## GOAL
Reproduce the material below word for word, from the first line to the last.

* BEGIN *

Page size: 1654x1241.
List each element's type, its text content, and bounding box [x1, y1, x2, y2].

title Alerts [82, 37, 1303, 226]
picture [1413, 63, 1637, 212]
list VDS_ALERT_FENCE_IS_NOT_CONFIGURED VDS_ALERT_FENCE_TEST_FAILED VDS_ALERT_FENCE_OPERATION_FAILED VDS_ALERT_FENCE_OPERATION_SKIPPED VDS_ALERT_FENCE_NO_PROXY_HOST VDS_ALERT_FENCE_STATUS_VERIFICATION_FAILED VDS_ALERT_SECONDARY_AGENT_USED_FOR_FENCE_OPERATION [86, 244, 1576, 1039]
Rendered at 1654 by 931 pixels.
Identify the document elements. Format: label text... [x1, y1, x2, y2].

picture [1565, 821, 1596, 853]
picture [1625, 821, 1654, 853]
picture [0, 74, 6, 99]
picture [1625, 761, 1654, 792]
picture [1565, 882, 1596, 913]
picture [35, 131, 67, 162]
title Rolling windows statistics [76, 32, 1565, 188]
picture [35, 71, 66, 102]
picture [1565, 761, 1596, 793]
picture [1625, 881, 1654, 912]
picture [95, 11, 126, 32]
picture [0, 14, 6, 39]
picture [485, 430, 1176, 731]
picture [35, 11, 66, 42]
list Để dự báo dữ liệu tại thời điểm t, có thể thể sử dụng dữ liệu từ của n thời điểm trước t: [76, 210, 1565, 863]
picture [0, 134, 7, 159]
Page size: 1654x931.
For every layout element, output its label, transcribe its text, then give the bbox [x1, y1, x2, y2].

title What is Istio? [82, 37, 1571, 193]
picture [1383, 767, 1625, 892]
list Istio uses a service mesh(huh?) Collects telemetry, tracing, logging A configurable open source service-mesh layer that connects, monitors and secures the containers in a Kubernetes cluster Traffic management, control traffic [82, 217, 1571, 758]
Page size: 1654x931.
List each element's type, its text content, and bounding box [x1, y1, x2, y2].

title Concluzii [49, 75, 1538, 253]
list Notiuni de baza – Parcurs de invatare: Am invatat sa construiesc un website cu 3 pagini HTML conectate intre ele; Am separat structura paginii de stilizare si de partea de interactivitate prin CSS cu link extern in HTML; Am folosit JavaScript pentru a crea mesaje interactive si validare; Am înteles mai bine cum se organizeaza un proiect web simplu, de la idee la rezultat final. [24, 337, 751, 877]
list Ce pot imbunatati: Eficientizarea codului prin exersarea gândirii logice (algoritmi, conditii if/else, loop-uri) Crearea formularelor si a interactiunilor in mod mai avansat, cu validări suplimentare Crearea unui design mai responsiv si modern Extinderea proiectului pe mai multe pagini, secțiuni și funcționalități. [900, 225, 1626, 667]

* END *

## FINISHED TASK
Page size: 1654x1241.
List each element's type, its text content, and bounding box [x1, y1, x2, y2].

title Alerts [82, 37, 1303, 226]
picture [1413, 63, 1637, 212]
list VDS_ALERT_FENCE_IS_NOT_CONFIGURED VDS_ALERT_FENCE_TEST_FAILED VDS_ALERT_FENCE_OPERATION_FAILED VDS_ALERT_FENCE_OPERATION_SKIPPED VDS_ALERT_FENCE_NO_PROXY_HOST VDS_ALERT_FENCE_STATUS_VERIFICATION_FAILED VDS_ALERT_SECONDARY_AGENT_USED_FOR_FENCE_OPERATION [86, 244, 1576, 1039]
Rendered at 1654 by 931 pixels.
Identify the document elements. Format: label text... [x1, y1, x2, y2].

picture [1565, 821, 1596, 853]
picture [1625, 821, 1654, 853]
picture [0, 74, 6, 99]
picture [1625, 761, 1654, 792]
picture [1565, 882, 1596, 913]
picture [35, 131, 67, 162]
title Rolling windows statistics [76, 32, 1565, 188]
picture [35, 71, 66, 102]
picture [1565, 761, 1596, 793]
picture [1625, 881, 1654, 912]
picture [95, 11, 126, 32]
picture [0, 14, 6, 39]
picture [485, 430, 1176, 731]
picture [35, 11, 66, 42]
list Để dự báo dữ liệu tại thời điểm t, có thể thể sử dụng dữ liệu từ của n thời điểm trước t: [76, 210, 1565, 863]
picture [0, 134, 7, 159]
Page size: 1654x931.
For every layout element, output its label, transcribe its text, then give the bbox [x1, y1, x2, y2].

title What is Istio? [82, 37, 1571, 193]
picture [1383, 767, 1625, 892]
list Istio uses a service mesh(huh?) Collects telemetry, tracing, logging A configurable open source service-mesh layer that connects, monitors and secures the containers in a Kubernetes cluster Traffic management, control traffic [82, 217, 1571, 758]
Page size: 1654x931.
List each element's type, its text content, and bounding box [x1, y1, x2, y2].

title Concluzii [49, 75, 1538, 253]
list Notiuni de baza – Parcurs de invatare: Am invatat sa construiesc un website cu 3 pagini HTML conectate intre ele; Am separat structura paginii de stilizare si de partea de interactivitate prin CSS cu link extern in HTML; Am folosit JavaScript pentru a crea mesaje interactive si validare; Am înteles mai bine cum se organizeaza un proiect web simplu, de la idee la rezultat final. [24, 337, 751, 877]
list Ce pot imbunatati: Eficientizarea codului prin exersarea gândirii logice (algoritmi, conditii if/else, loop-uri) Crearea formularelor si a interactiunilor in mod mai avansat, cu validări suplimentare Crearea unui design mai responsiv si modern Extinderea proiectului pe mai multe pagini, secțiuni și funcționalități. [900, 225, 1626, 667]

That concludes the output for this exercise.